=== Consigne ===
Modifiez toutes les lignes ci-dessous en remplaçant « Observed time » par « Recorded time », sans rien changer d'autre. Omettez les images dans votre réponse.
### Lignes présentées
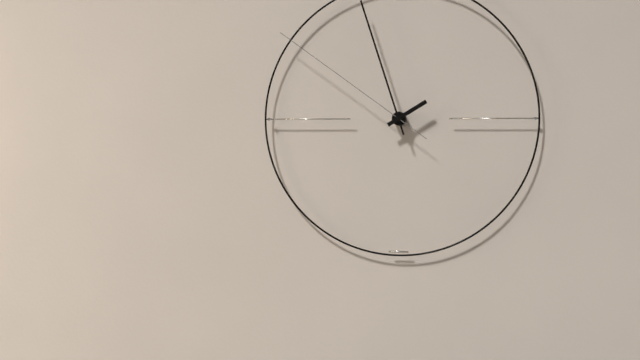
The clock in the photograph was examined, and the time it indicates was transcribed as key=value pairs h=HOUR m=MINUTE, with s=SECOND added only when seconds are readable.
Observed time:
h=1 m=57 s=51
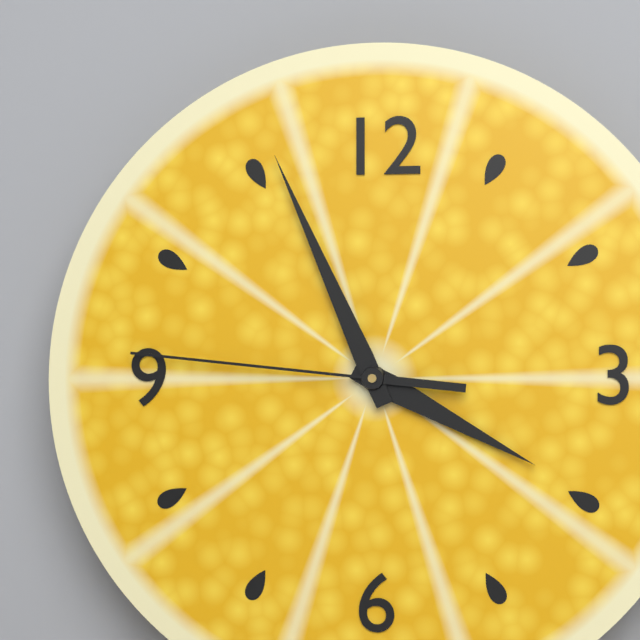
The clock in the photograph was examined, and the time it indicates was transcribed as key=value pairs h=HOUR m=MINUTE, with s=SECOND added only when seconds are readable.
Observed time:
h=3 m=56 s=46
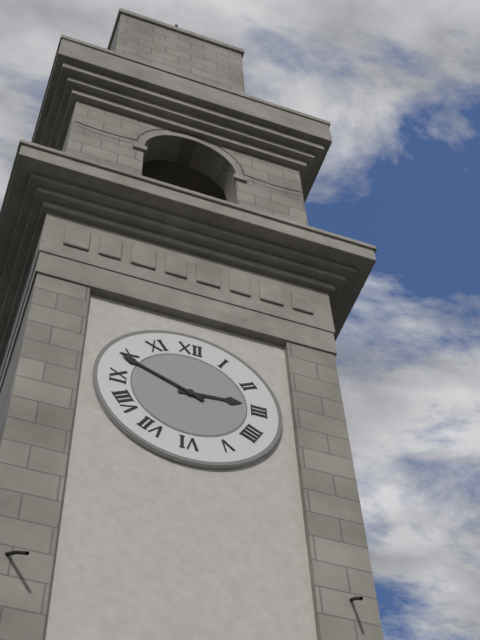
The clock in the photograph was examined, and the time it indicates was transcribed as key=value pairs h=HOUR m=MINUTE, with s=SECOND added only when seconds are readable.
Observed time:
h=2 m=49
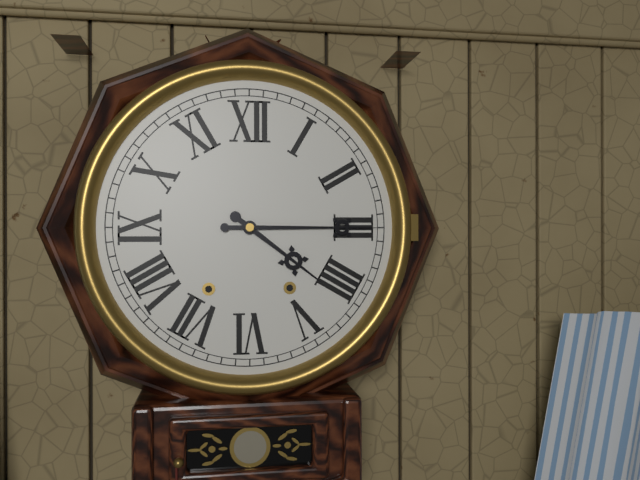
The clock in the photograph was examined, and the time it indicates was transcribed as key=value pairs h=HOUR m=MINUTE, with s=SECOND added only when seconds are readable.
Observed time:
h=4 m=15
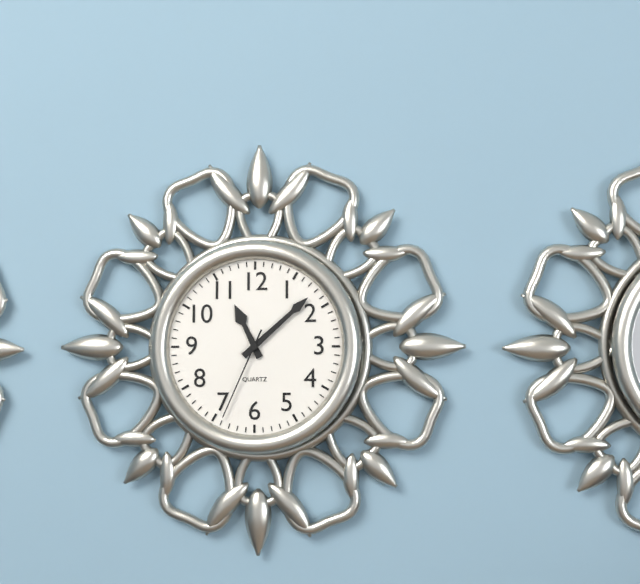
######
=== Corrigé ===
The clock in the photograph was examined, and the time it indicates was transcribed as key=value pairs h=HOUR m=MINUTE, with s=SECOND added only when seconds are readable.
Recorded time:
h=1 m=57 s=51
The clock in the photograph was examined, and the time it indicates was transcribed as key=value pairs h=HOUR m=MINUTE, with s=SECOND added only when seconds are readable.
Recorded time:
h=3 m=56 s=46
The clock in the photograph was examined, and the time it indicates was transcribed as key=value pairs h=HOUR m=MINUTE, with s=SECOND added only when seconds are readable.
Recorded time:
h=2 m=49
The clock in the photograph was examined, and the time it indicates was transcribed as key=value pairs h=HOUR m=MINUTE, with s=SECOND added only when seconds are readable.
Recorded time:
h=4 m=15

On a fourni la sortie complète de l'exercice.